Outsourcing success belies poor IT spending data
Dubai: Outsourcing services in Saudi Arabia had a stellar year in 2005 with spending up 57 per cent, according to a recent IDC study of the kingdom.
Also seeing strong growth was the customisation field, with investments rising 32 per cent compared to the year before.
Despite these standouts, however, overall the growth in information technology services was modest. Spending in Saudi Arabia grew 6.4 per cent to more than $700 million.
IDC believes total services spending will pick up again this year, growing by more than 13 per cent. High oil prices, rapid IT developments in the banking and telecommunications sectors, and growing adoption of outsourcing services will be the main drivers in this growth.
"The surge in demand for customisation and outsourcing services caught many vendors off guard but enabled them to sustain revenue," says Philip van Heerden, a research manager at IDC Middle East and Africa. "Although support and deployment services and system integration were again the largest IT services areas last year, they both shrank.

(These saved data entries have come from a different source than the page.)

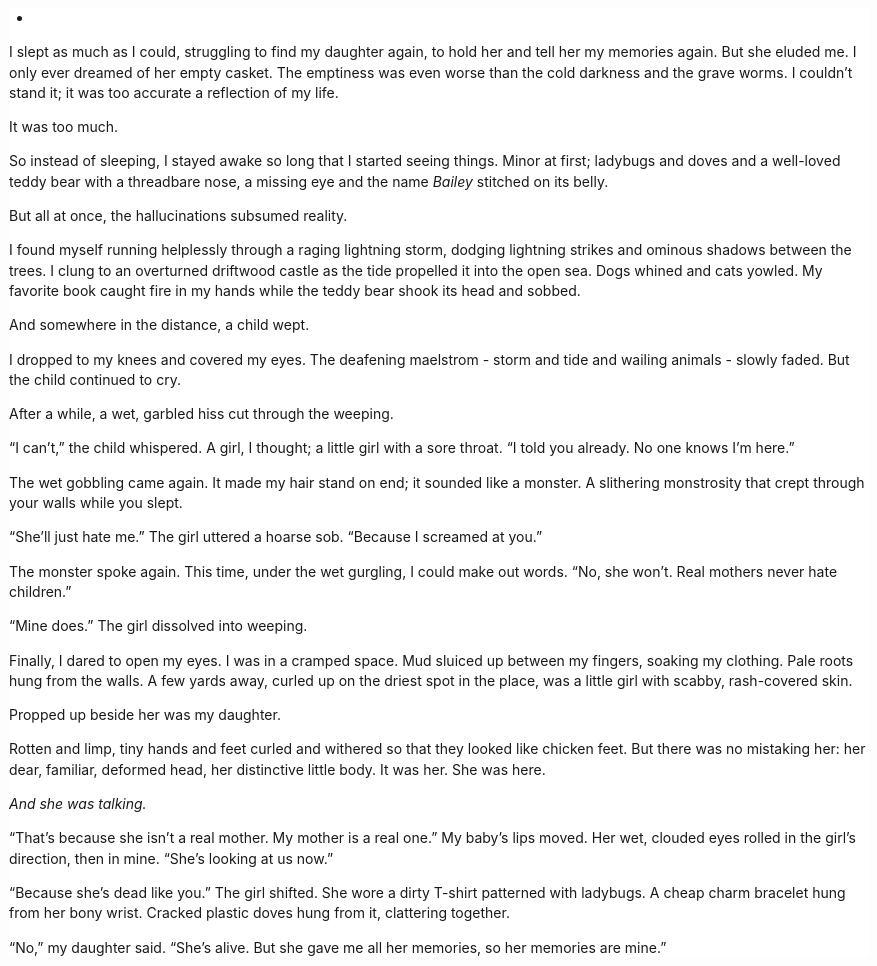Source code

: *

I slept as much as I could, struggling to find my daughter again, to hold her and tell her my memories again. But she eluded me. I only ever dreamed of her empty casket. The emptiness was even worse than the cold darkness and the grave worms. I couldn’t stand it; it was too accurate a reflection of my life.

It was too much.

So instead of sleeping, I stayed awake so long that I started seeing things. Minor at first; ladybugs and doves and a well-loved teddy bear with a threadbare nose, a missing eye and the name *Bailey* stitched on its belly.

But all at once, the hallucinations subsumed reality.

I found myself running helplessly through a raging lightning storm, dodging lightning strikes and ominous shadows between the trees. I clung to an overturned driftwood castle as the tide propelled it into the open sea. Dogs whined and cats yowled. My favorite book caught fire in my hands while the teddy bear shook its head and sobbed.

And somewhere in the distance, a child wept.

I dropped to my knees and covered my eyes. The deafening maelstrom - storm and tide and wailing animals - slowly faded. But the child continued to cry.

After a while, a wet, garbled hiss cut through the weeping.

“I can’t,” the child whispered. A girl, I thought; a little girl with a sore throat. “I told you already. No one knows I’m here.”

The wet gobbling came again. It made my hair stand on end; it sounded like a monster. A slithering monstrosity that crept through your walls while you slept. 

“She’ll just hate me.” The girl uttered a hoarse sob. “Because I screamed at you.”

The monster spoke again. This time, under the wet gurgling, I could make out words. “No, she won’t. Real mothers never hate children.”

“Mine does.” The girl dissolved into weeping.

Finally, I dared to open my eyes. I was in a cramped space. Mud sluiced up between my fingers, soaking my clothing. Pale roots hung from the walls. A few yards away, curled up on the driest spot in the place, was a little girl with scabby, rash-covered skin.

Propped up beside her was my daughter.

Rotten and limp, tiny hands and feet curled and withered so that they looked like chicken feet. But there was no mistaking her: her dear, familiar, deformed head, her distinctive little body. It was her. She was here.

*And she was talking.*

“That’s because she isn’t a real mother. My mother is a real one.” My baby’s lips moved. Her wet, clouded eyes rolled in the girl’s direction, then in mine. “She’s looking at us now.”

“Because she’s dead like you.” The girl shifted. She wore a dirty T-shirt patterned with ladybugs. A cheap charm bracelet hung from her bony wrist. Cracked plastic doves hung from it, clattering together.

“No,” my daughter said. “She’s alive. But she gave me all her memories, so her memories are mine.”
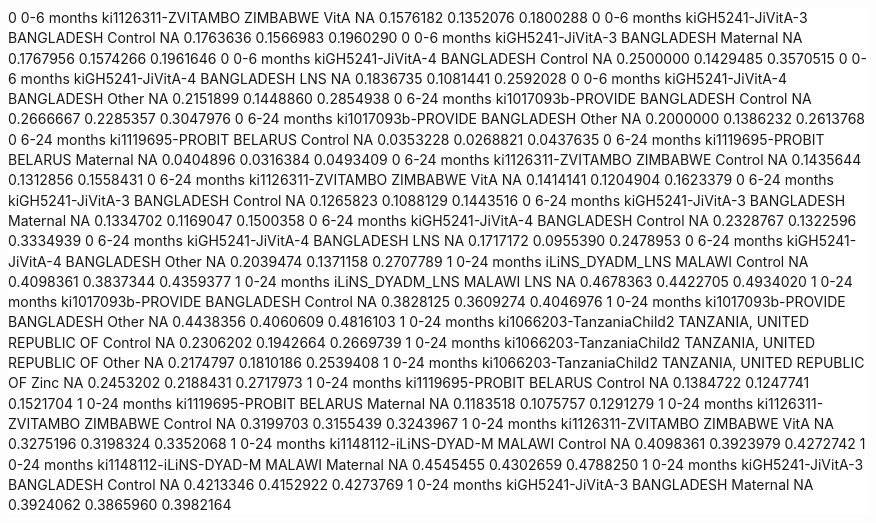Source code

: 0         0-6 months    ki1126311-ZVITAMBO         ZIMBABWE                       VitA                 NA                0.1576182   0.1352076   0.1800288
0         0-6 months    kiGH5241-JiVitA-3          BANGLADESH                     Control              NA                0.1763636   0.1566983   0.1960290
0         0-6 months    kiGH5241-JiVitA-3          BANGLADESH                     Maternal             NA                0.1767956   0.1574266   0.1961646
0         0-6 months    kiGH5241-JiVitA-4          BANGLADESH                     Control              NA                0.2500000   0.1429485   0.3570515
0         0-6 months    kiGH5241-JiVitA-4          BANGLADESH                     LNS                  NA                0.1836735   0.1081441   0.2592028
0         0-6 months    kiGH5241-JiVitA-4          BANGLADESH                     Other                NA                0.2151899   0.1448860   0.2854938
0         6-24 months   ki1017093b-PROVIDE         BANGLADESH                     Control              NA                0.2666667   0.2285357   0.3047976
0         6-24 months   ki1017093b-PROVIDE         BANGLADESH                     Other                NA                0.2000000   0.1386232   0.2613768
0         6-24 months   ki1119695-PROBIT           BELARUS                        Control              NA                0.0353228   0.0268821   0.0437635
0         6-24 months   ki1119695-PROBIT           BELARUS                        Maternal             NA                0.0404896   0.0316384   0.0493409
0         6-24 months   ki1126311-ZVITAMBO         ZIMBABWE                       Control              NA                0.1435644   0.1312856   0.1558431
0         6-24 months   ki1126311-ZVITAMBO         ZIMBABWE                       VitA                 NA                0.1414141   0.1204904   0.1623379
0         6-24 months   kiGH5241-JiVitA-3          BANGLADESH                     Control              NA                0.1265823   0.1088129   0.1443516
0         6-24 months   kiGH5241-JiVitA-3          BANGLADESH                     Maternal             NA                0.1334702   0.1169047   0.1500358
0         6-24 months   kiGH5241-JiVitA-4          BANGLADESH                     Control              NA                0.2328767   0.1322596   0.3334939
0         6-24 months   kiGH5241-JiVitA-4          BANGLADESH                     LNS                  NA                0.1717172   0.0955390   0.2478953
0         6-24 months   kiGH5241-JiVitA-4          BANGLADESH                     Other                NA                0.2039474   0.1371158   0.2707789
1         0-24 months   iLiNS_DYADM_LNS            MALAWI                         Control              NA                0.4098361   0.3837344   0.4359377
1         0-24 months   iLiNS_DYADM_LNS            MALAWI                         LNS                  NA                0.4678363   0.4422705   0.4934020
1         0-24 months   ki1017093b-PROVIDE         BANGLADESH                     Control              NA                0.3828125   0.3609274   0.4046976
1         0-24 months   ki1017093b-PROVIDE         BANGLADESH                     Other                NA                0.4438356   0.4060609   0.4816103
1         0-24 months   ki1066203-TanzaniaChild2   TANZANIA, UNITED REPUBLIC OF   Control              NA                0.2306202   0.1942664   0.2669739
1         0-24 months   ki1066203-TanzaniaChild2   TANZANIA, UNITED REPUBLIC OF   Other                NA                0.2174797   0.1810186   0.2539408
1         0-24 months   ki1066203-TanzaniaChild2   TANZANIA, UNITED REPUBLIC OF   Zinc                 NA                0.2453202   0.2188431   0.2717973
1         0-24 months   ki1119695-PROBIT           BELARUS                        Control              NA                0.1384722   0.1247741   0.1521704
1         0-24 months   ki1119695-PROBIT           BELARUS                        Maternal             NA                0.1183518   0.1075757   0.1291279
1         0-24 months   ki1126311-ZVITAMBO         ZIMBABWE                       Control              NA                0.3199703   0.3155439   0.3243967
1         0-24 months   ki1126311-ZVITAMBO         ZIMBABWE                       VitA                 NA                0.3275196   0.3198324   0.3352068
1         0-24 months   ki1148112-iLiNS-DYAD-M     MALAWI                         Control              NA                0.4098361   0.3923979   0.4272742
1         0-24 months   ki1148112-iLiNS-DYAD-M     MALAWI                         Maternal             NA                0.4545455   0.4302659   0.4788250
1         0-24 months   kiGH5241-JiVitA-3          BANGLADESH                     Control              NA                0.4213346   0.4152922   0.4273769
1         0-24 months   kiGH5241-JiVitA-3          BANGLADESH                     Maternal             NA                0.3924062   0.3865960   0.3982164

They will pick up again this year but expand at less than half the rate of the total IT services market." Saudi Business Machines again took the top spot among the vendors in Saudi Arabia in 2005, followed by Atos Origin, Ebttikar, and Al Alamiah. The newly formed Ejada took fifth, partially relying on the client base of the firms that joined forces to create the company.
The government led the country in spending on IT services last year followed closely by agriculture, construction and mining.